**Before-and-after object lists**
************

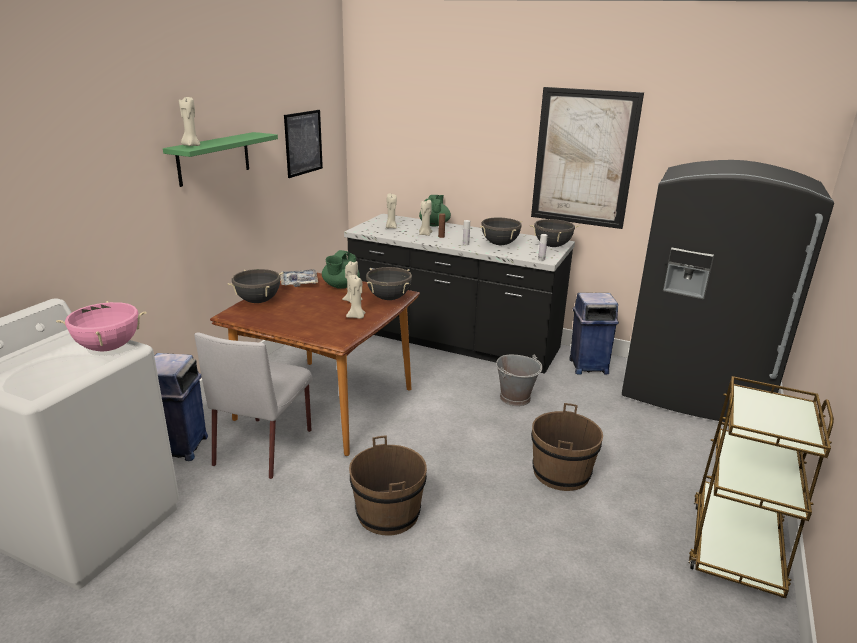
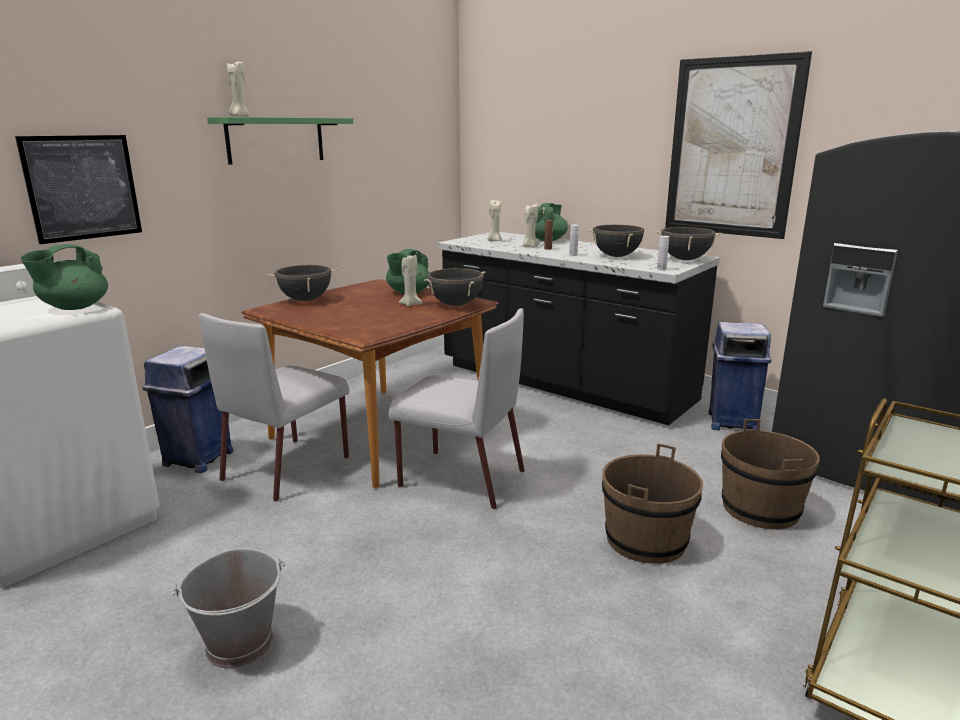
camera: 15 degrees right, 5 degrees down
(108, 348) = (74, 307): pink cooking pot -> green teapot
(299, 282) = (365, 287): tray -> none
(303, 143) = (399, 142): picture -> picture (83, 187)
(356, 317) = (404, 318): beige candle -> none
(388, 513) = (391, 557): brown bucket -> brown bucket (760, 509)
(409, 439) = (460, 478): none -> grey chair
(515, 398) = (618, 448): grey bucket -> grey bucket (241, 644)

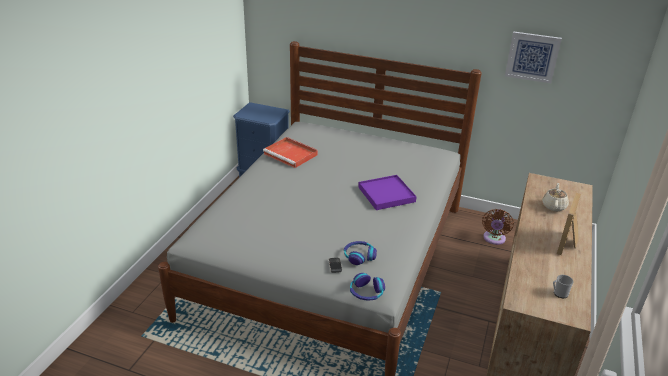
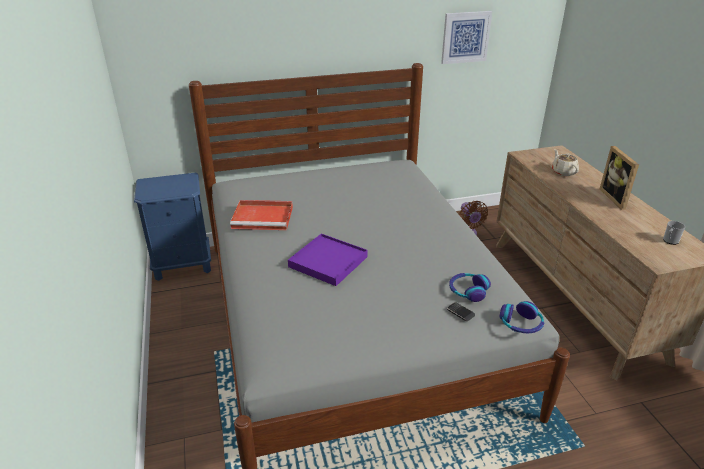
camera: 35 degrees left, 0 degrees up
(386, 194) = (411, 219): purple tray -> purple tray (328, 262)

************

**EXERCISE**
Set down the records above exactly as written, beginning with the first line and ending with the line that contains "camera: 35 degrees left, 0 degrees up", and do not include pictures.

**SOLUTION TO THIS TASK**
camera: 15 degrees right, 5 degrees down
(108, 348) = (74, 307): pink cooking pot -> green teapot
(299, 282) = (365, 287): tray -> none
(303, 143) = (399, 142): picture -> picture (83, 187)
(356, 317) = (404, 318): beige candle -> none
(388, 513) = (391, 557): brown bucket -> brown bucket (760, 509)
(409, 439) = (460, 478): none -> grey chair
(515, 398) = (618, 448): grey bucket -> grey bucket (241, 644)

camera: 35 degrees left, 0 degrees up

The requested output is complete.